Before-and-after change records

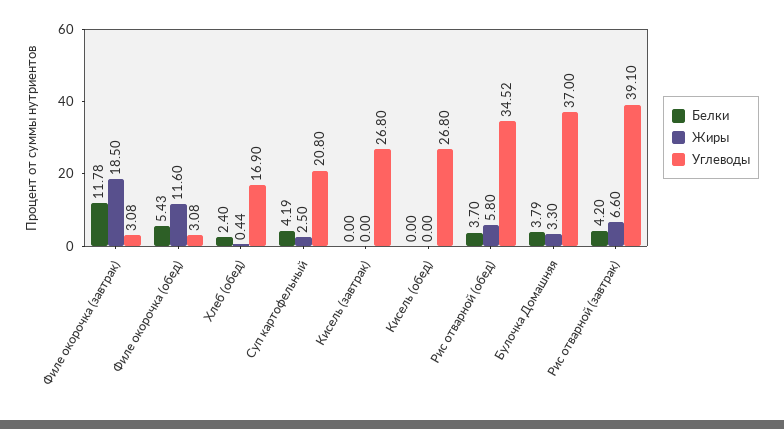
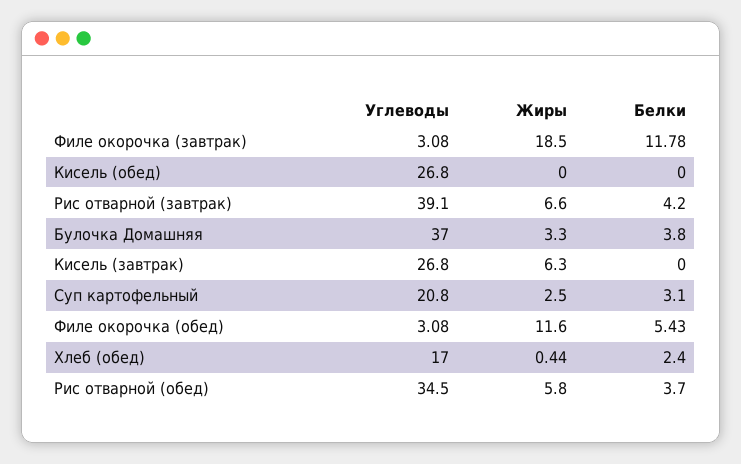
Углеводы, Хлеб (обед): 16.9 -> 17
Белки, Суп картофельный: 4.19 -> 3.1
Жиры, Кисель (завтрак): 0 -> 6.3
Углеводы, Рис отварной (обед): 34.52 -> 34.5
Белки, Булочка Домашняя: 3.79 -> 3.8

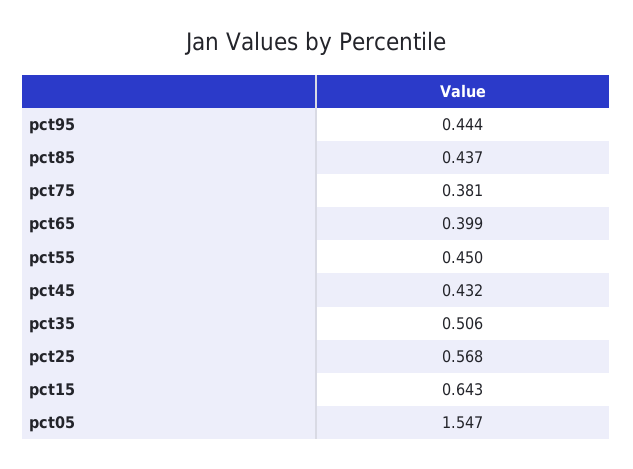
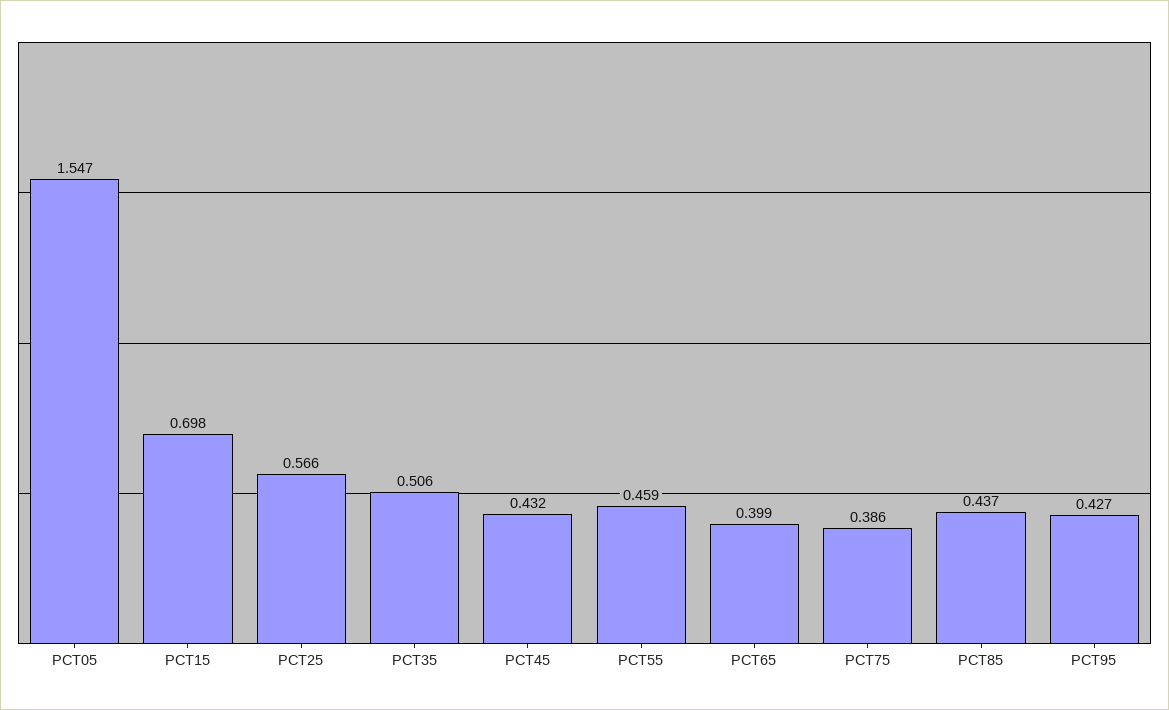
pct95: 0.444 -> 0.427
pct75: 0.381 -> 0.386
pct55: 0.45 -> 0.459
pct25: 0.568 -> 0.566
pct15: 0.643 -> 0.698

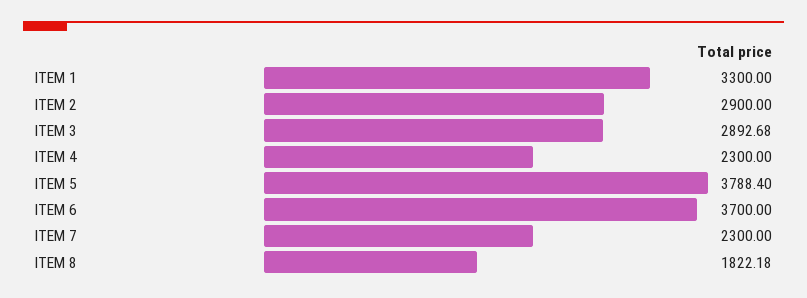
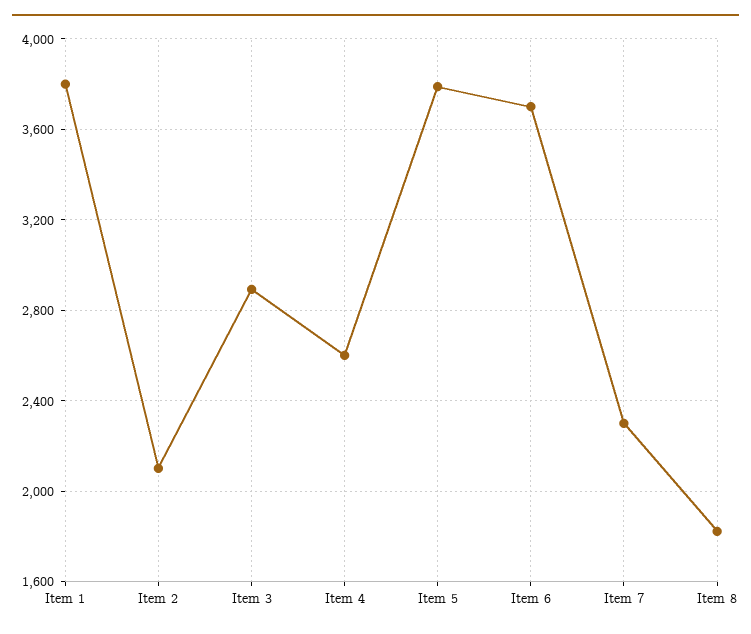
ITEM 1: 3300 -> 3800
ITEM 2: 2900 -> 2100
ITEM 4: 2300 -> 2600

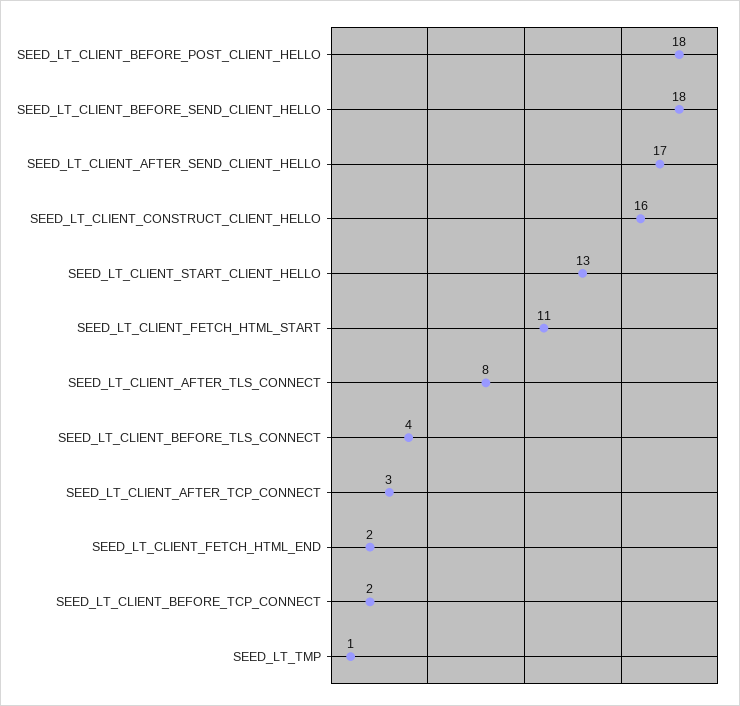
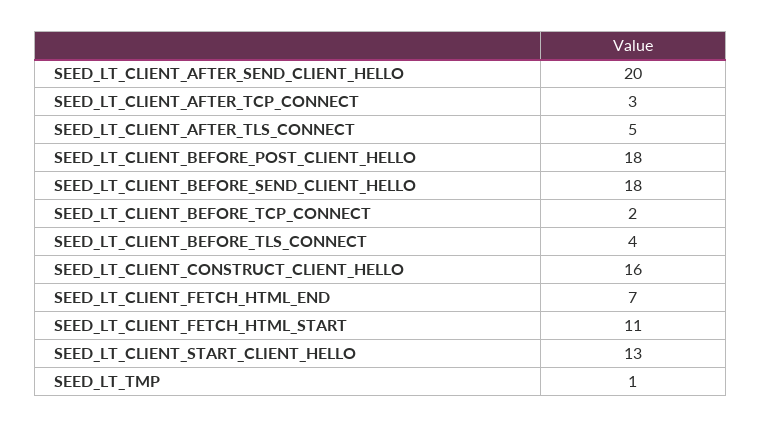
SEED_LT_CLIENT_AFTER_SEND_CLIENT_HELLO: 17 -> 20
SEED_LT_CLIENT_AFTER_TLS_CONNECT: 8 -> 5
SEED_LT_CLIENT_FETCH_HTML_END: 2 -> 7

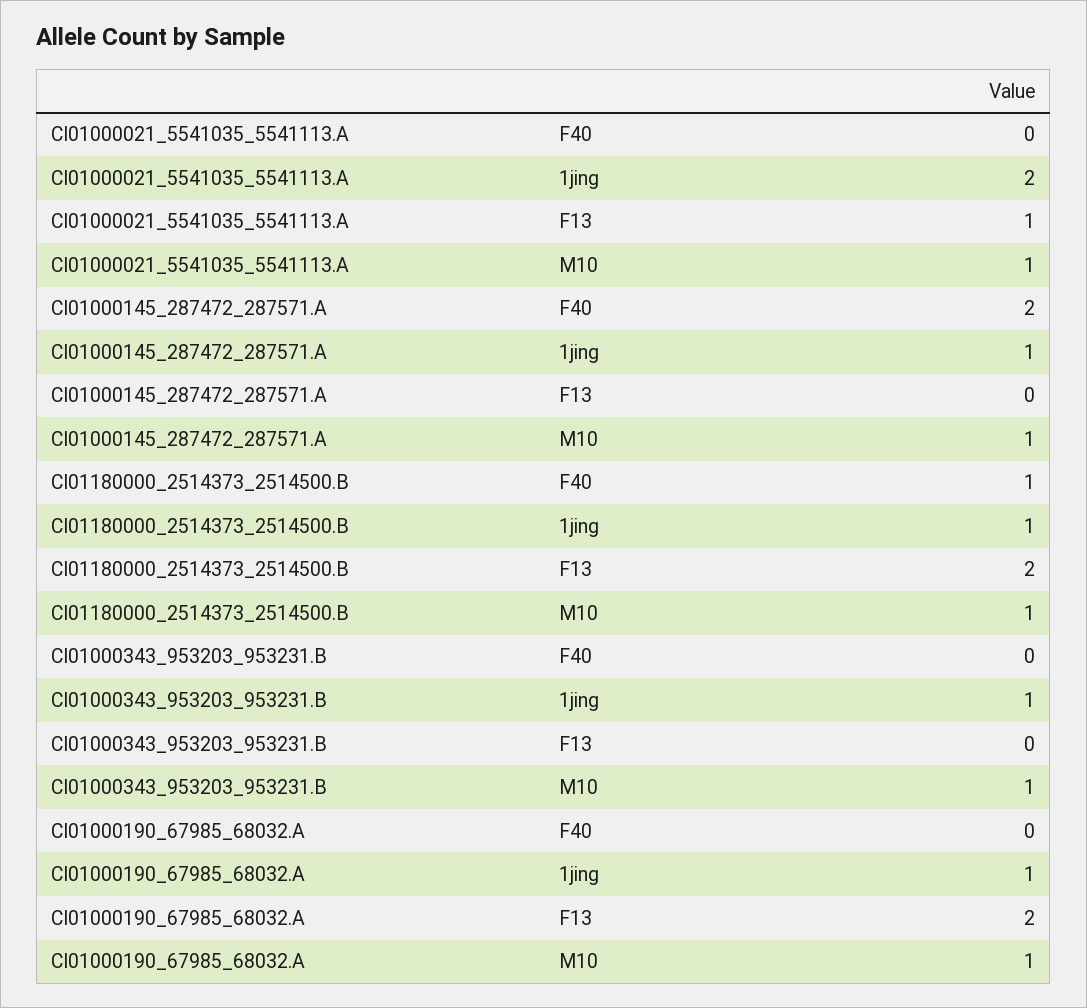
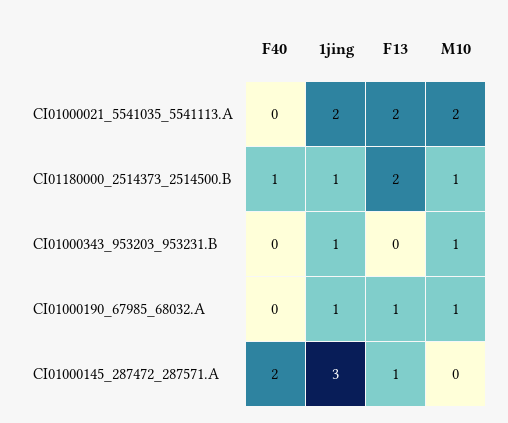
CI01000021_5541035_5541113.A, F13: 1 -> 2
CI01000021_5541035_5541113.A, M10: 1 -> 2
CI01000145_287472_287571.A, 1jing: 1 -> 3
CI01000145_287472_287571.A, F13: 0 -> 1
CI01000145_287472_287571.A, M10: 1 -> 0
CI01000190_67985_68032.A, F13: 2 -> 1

▶ [What is required]: Count the lines above that include the word "Белки". Reply with that number alone.

▶ [Solution]: 2